TASK REQUIREMENTS: Search the data for the string "through", and report each line where it is found.

MATERIAL SUPPLIED:
════════════════

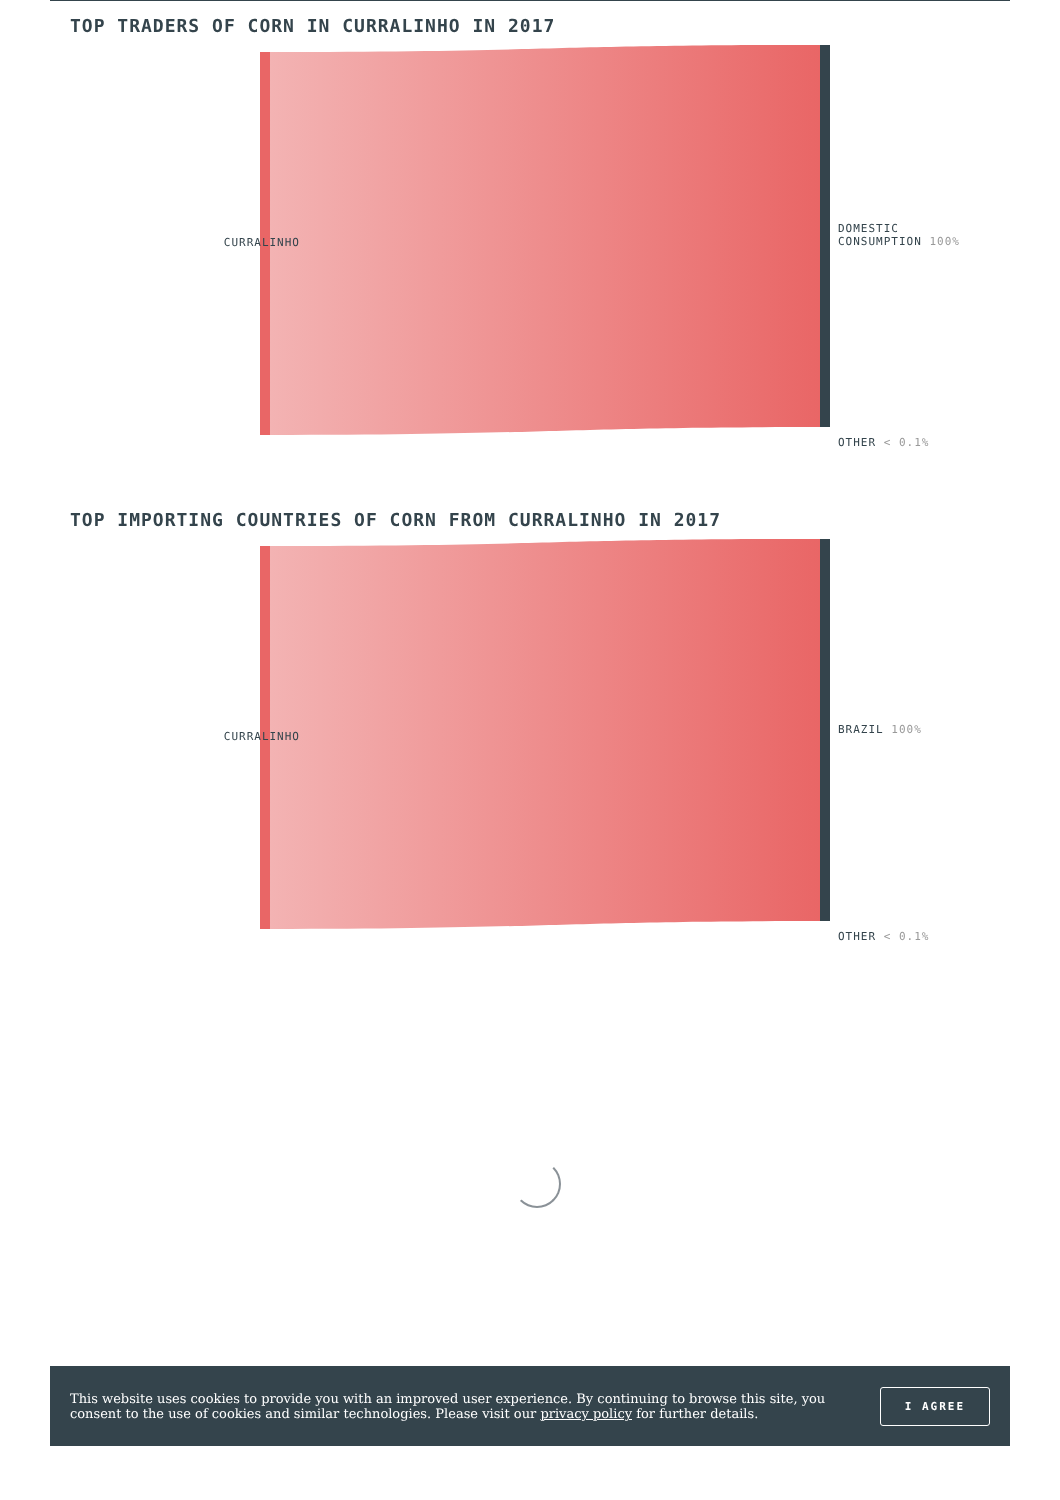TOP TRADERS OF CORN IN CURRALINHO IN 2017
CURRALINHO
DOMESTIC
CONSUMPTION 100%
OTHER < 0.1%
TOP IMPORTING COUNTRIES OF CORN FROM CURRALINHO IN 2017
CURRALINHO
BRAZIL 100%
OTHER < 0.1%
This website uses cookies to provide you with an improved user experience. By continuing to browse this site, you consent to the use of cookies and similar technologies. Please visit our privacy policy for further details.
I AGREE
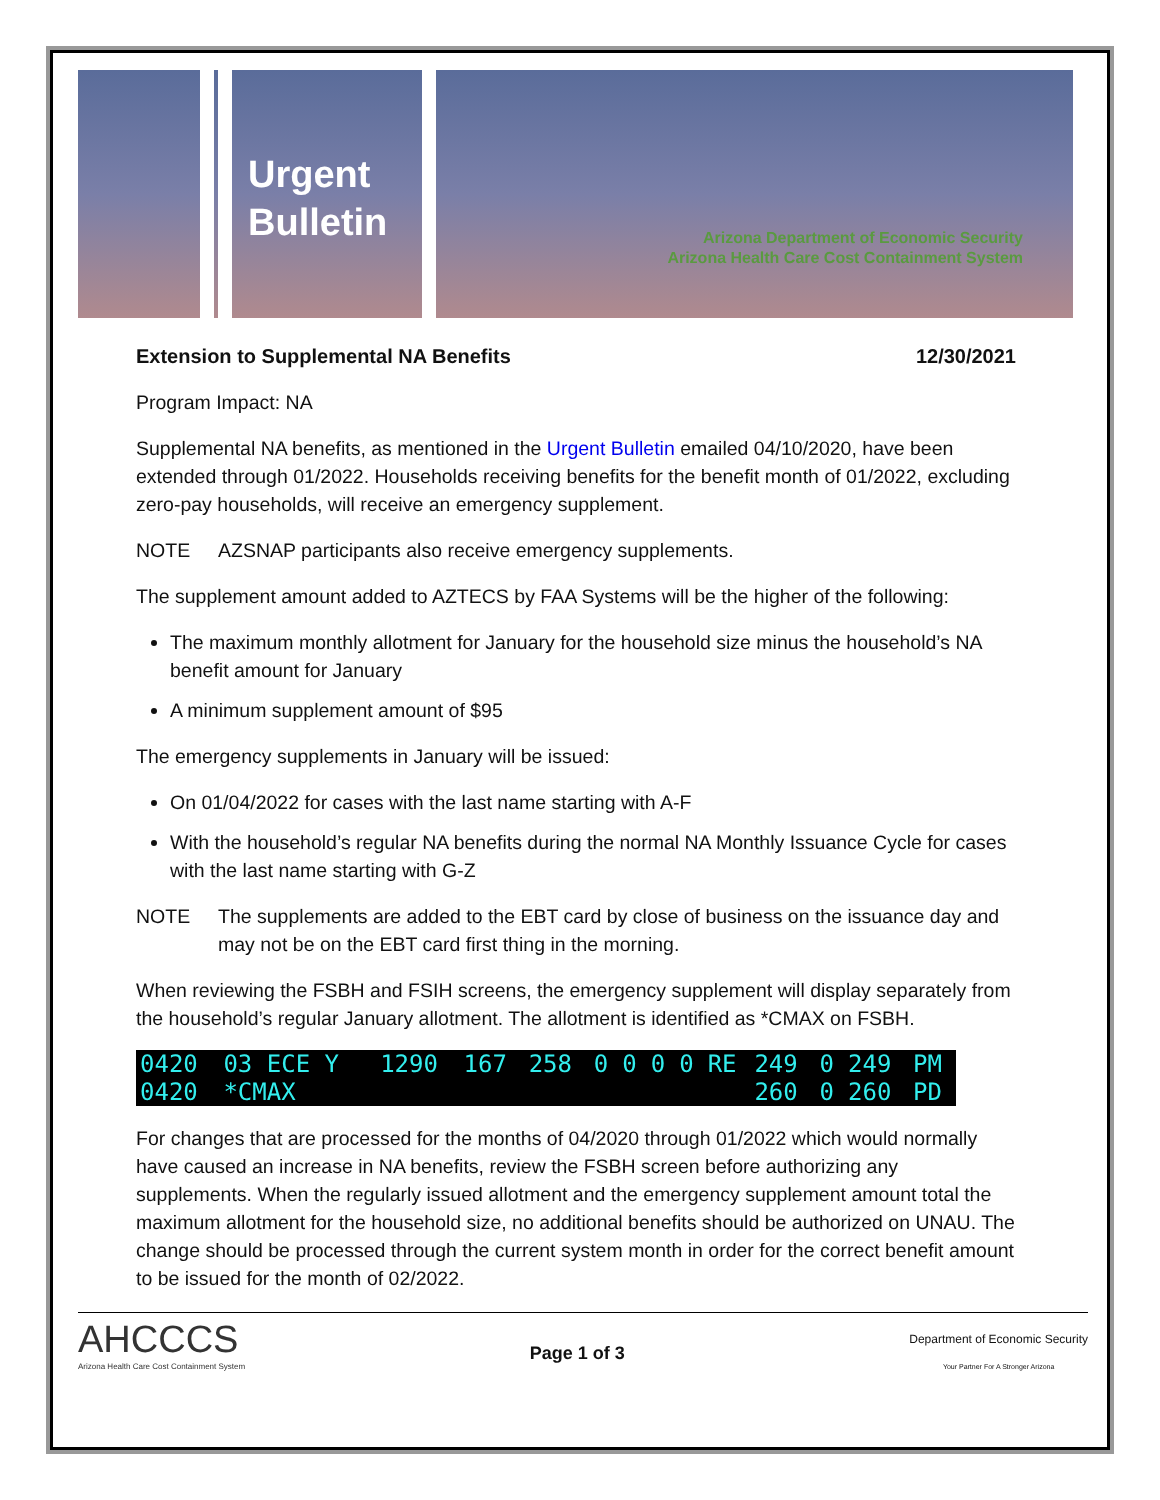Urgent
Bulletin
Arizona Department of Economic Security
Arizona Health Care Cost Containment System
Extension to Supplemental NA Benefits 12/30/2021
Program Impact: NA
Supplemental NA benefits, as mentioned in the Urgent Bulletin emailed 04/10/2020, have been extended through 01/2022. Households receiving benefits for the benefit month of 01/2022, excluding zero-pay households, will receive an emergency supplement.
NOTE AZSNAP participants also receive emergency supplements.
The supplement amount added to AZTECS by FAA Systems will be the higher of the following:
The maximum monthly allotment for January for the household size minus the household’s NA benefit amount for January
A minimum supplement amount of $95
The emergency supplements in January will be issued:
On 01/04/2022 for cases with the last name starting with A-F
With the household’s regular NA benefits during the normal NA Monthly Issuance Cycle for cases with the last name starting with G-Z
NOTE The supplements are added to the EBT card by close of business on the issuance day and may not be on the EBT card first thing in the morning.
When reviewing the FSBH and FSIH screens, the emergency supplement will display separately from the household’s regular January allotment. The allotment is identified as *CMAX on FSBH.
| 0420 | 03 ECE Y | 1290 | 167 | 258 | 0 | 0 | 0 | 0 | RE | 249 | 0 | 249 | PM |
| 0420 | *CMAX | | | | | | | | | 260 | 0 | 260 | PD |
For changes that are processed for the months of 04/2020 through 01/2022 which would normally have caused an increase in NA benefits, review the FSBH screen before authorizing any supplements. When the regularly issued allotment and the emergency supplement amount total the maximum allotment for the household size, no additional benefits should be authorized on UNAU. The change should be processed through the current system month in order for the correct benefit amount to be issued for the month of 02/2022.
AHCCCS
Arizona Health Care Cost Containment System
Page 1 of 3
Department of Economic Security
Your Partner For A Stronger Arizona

════════════════

OUTPUT:
Supplemental NA benefits, as mentioned in the Urgent Bulletin emailed 04/10/2020, have been extended through 01/2022. Households receiving benefits for the benefit month of 01/2022, excluding zero-pay households, will receive an emergency supplement.
For changes that are processed for the months of 04/2020 through 01/2022 which would normally have caused an increase in NA benefits, review the FSBH screen before authorizing any supplements. When the regularly issued allotment and the emergency supplement amount total the maximum allotment for the household size, no additional benefits should be authorized on UNAU. The change should be processed through the current system month in order for the correct benefit amount to be issued for the month of 02/2022.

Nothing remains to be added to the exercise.